Commercial fiction publishing director Phoebe Morgan bought UK and Commonwealth rights from Veronique Baxter at David Higham Associates. Bonehead will feature a foreword from crime writer Karin Slaughter.
Hodder & Stoughton described it as “a gripping crime thriller focusing on the aftermath of a fatal coach crash – and the subsequent visions of a terrifying woman in white”.

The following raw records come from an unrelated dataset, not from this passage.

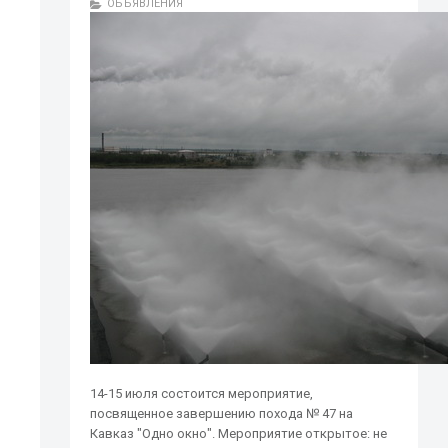
ОБЪЯВЛЕНИЯ
14-15 июля состоится мероприятие,
посвященное завершению похода № 47 на
Кавказ "Одно окно". Мероприятие открытое: не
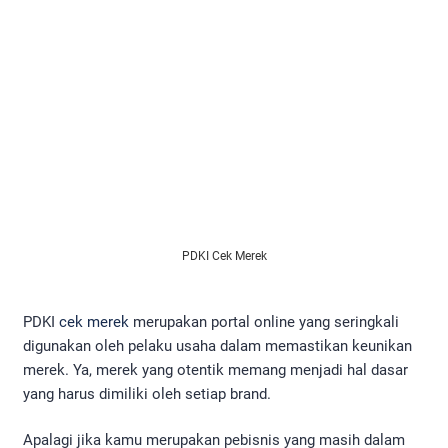
PDKI Cek Merek
PDKI
cek merek
merupakan portal online yang seringkali
digunakan oleh pelaku usaha dalam memastikan keunikan
merek. Ya, merek yang otentik memang menjadi hal dasar
yang harus dimiliki oleh setiap brand.
Apalagi jika kamu merupakan pebisnis yang masih dalam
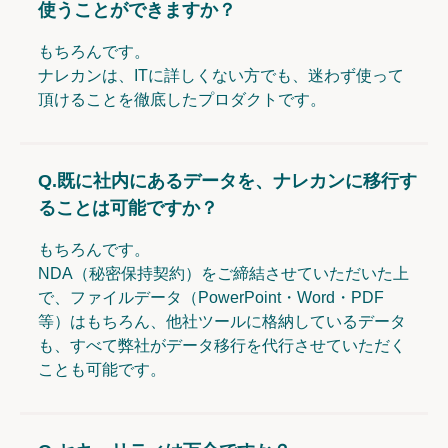
使うことができますか？
もちろんです。
ナレカンは、ITに詳しくない方でも、迷わず使って
頂けることを徹底したプロダクトです。
Q.
既に社内にあるデータを、ナレカンに移行す
ることは可能ですか？
もちろんです。
NDA（秘密保持契約）をご締結させていただいた上
で、ファイルデータ（PowerPoint・Word・PDF
等）はもちろん、他社ツールに格納しているデータ
も、すべて弊社がデータ移行を代行させていただく
ことも可能です。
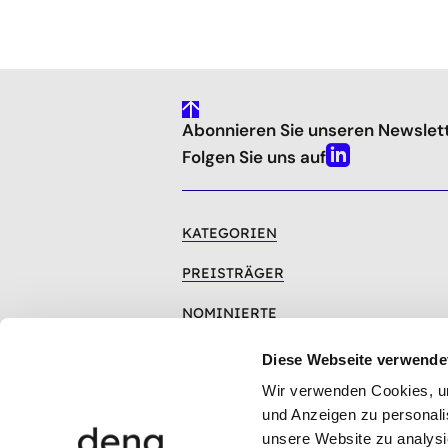
gehe
Abonnieren Sie unseren Newslet
nach
oben
Folgen Sie uns auf
Linkedin
KATEGORIEN
PREISTRÄGER
NOMINIERTE
GOOD PRACTICE
Diese Webseite verwende
Wir verwenden Cookies, um 
FAQ
und Anzeigen zu personalis
unsere Website zu analysi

The blurb reads: “Alex Mullins knows she is one of the lucky ones. When a coach crash at her school reunion killed several of her classmates, she was saved from a grisly fate. She is haunted by what she thinks she saw that night: a vision of a skeletal woman, known by the locals as the Bonehead – a woman who brings bad luck to all that see her. Now a police officer in Gloucestershire, Alex fights to overcome the past by helping other people. But when her path crosses with someone who was there that fateful night, her new life begins to unravel at the seams.”
Morgan said: “I am so honoured to be publishing Mo’s final novel. This brilliant book has everything you’d expect from her writing, and it deserves to be as beloved by readers as her previous novels. As soon as I read it, I knew we had something special, and I hope this can serve as part of a lasting legacy from one of Britain’s best-loved crime writers.”
The author’s daughter Lotte Hayder said: “Bonehead meant a lot to my mother and I’m so glad it can finally reach a larger audience. Set in familiar locations from my childhood, I feel a personal connection to this thrilling novel. I am so grateful that Hodder are publishing it. It allows her voice to continue resonating, and her story to endure.”
Hayder, also known as Clare Dunkel, died of motor neurone disease in July 2021, aged 59. She had left school at 15 and went on to write 11 crime novels. Two of her books, The Treatment and Ritual, have been made into films and her novel Wolf (all published by Bantam Press), nominated for Best Novel in the 2015 Edgar Awards, has recently been adapted for the BBC.
Prior to her diagnosis with MND in December 2020, she had completed The Book of Sand and the first drafts of three more books in a series of speculative fiction.